The atmosphere is awkward, and the pictures are memorable because of it. The drawing is often feeble, but there are compositions which (like some scenes in movies) suggest that an event of some significance has taken or will take place. They are, in this sense, literary. Hilton Kramer’s remark that they are ‘just’ illustrations, nothing to do with ‘serious artistic expression’, prejudges the matter of illustration; and his belief that the reason people ‘go gaga’ over Wyeth’s paintings ‘is that they offer a picture of a nostalgic bucolic sentimental past that never existed’ is less than fair to the popular imagination.
David Hockney’s career has been a pleasure to watch. His subject-matter – places he has visited or lived in and people he had known – has been interesting and decorative. Through representations of these agreeable subjects he has explored ways of picturing the world. His native talent as a draughtsman, and the use he has made of such toys as the Polaroid camera, have given this entirely serious enterprise the lightheartedness of a string of variety acts. His latest mechanical aid is the copying machine. Faces is the catalogue of an exhibition of portrait drawings made during the last two decades. Rather than reproduce the drawings in their entirety from photographs, Hockney has made photocopies of details. The strengthened, simplified, cruder, stronger images thus produced are presented as original interpretations. The impact of the images as you turn the pages is tremendous. The changes made to the original images by the copying process is rather like the change made to drawings by Bonnard or Lautrec when the artists drew directly on lithographic stones.
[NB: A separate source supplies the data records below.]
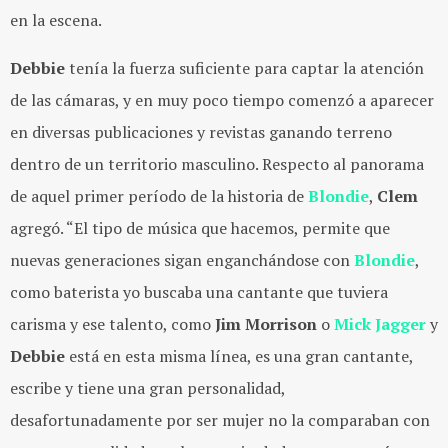
en la escena.
Debbie
tenía la fuerza suficiente para captar la atención
de las cámaras, y en muy poco tiempo comenzó a aparecer
en diversas publicaciones y revistas ganando terreno
dentro de un territorio masculino. Respecto al panorama
de aquel primer período de la historia de
Blondie
,
Clem
agregó. “El tipo de música que hacemos, permite que
nuevas generaciones sigan enganchándose con
Blondie
,
como baterista yo buscaba una cantante que tuviera
carisma y ese talento, como
Jim Morrison
o
Mick
Jagger
y
Debbie
está en esta misma línea, es una gran cantante,
escribe y tiene una gran personalidad,
desafortunadamente por ser mujer no la comparaban con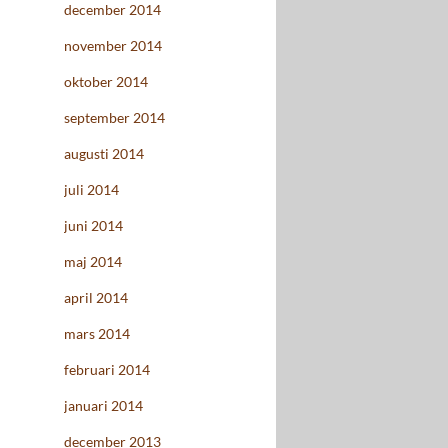
december 2014
november 2014
oktober 2014
september 2014
augusti 2014
juli 2014
juni 2014
maj 2014
april 2014
mars 2014
februari 2014
januari 2014
december 2013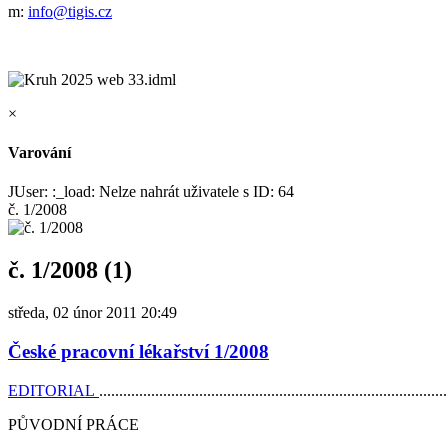
m:
info@tigis.cz
×
Varování
JUser: :_load: Nelze nahrát uživatele s ID: 64
č. 1/2008
č. 1/2008 (1)
středa, 02 únor 2011 20:49
České pracovní lékařství 1/2008
EDITORIAL
......................................................................................
PŮVODNÍ PRÁCE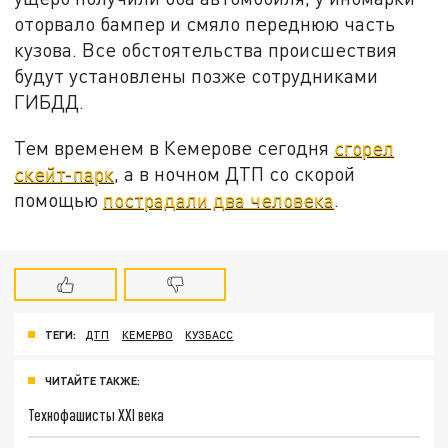
оторвало бампер и смяло переднюю часть
кузова. Все обстоятельства происшествия
будут установлены позже сотрудниками
ГИБДД.
Тем временем в Кемерове сегодня
сгорел
скейт-парк
, а в ночном ДТП со скорой
помощью
пострадали два человека
.
ТЕГИ:
ДТП
КЕМЕРВО
КУЗБАСС
ЧИТАЙТЕ ТАКЖЕ:
Технофашисты XXI века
These three books give different glosses on the question of genius. ‘The fact is,’ Kenneth Clark told an audience in Dublin, ‘that Sidney Nolan is a genius and a genius cannot do what he wants, still less what his admirers want him to do. He is under orders – Genius comes from somewhere else.’ One imagines the genius as a large sea creature, obeying a migratory urge. But, to extend the metaphor, the genius is buoyed up on tides of appreciation. When they recede, the great whales of art are left on the beach, crushed by their own unsupported weight. It is possible to feel that Nolan is already in shallow water. Tides in the bay where Wyeth swims rise and fall slowly: his reputation will see him out. Hockney, more of a porpoise, is unlikely to be stranded.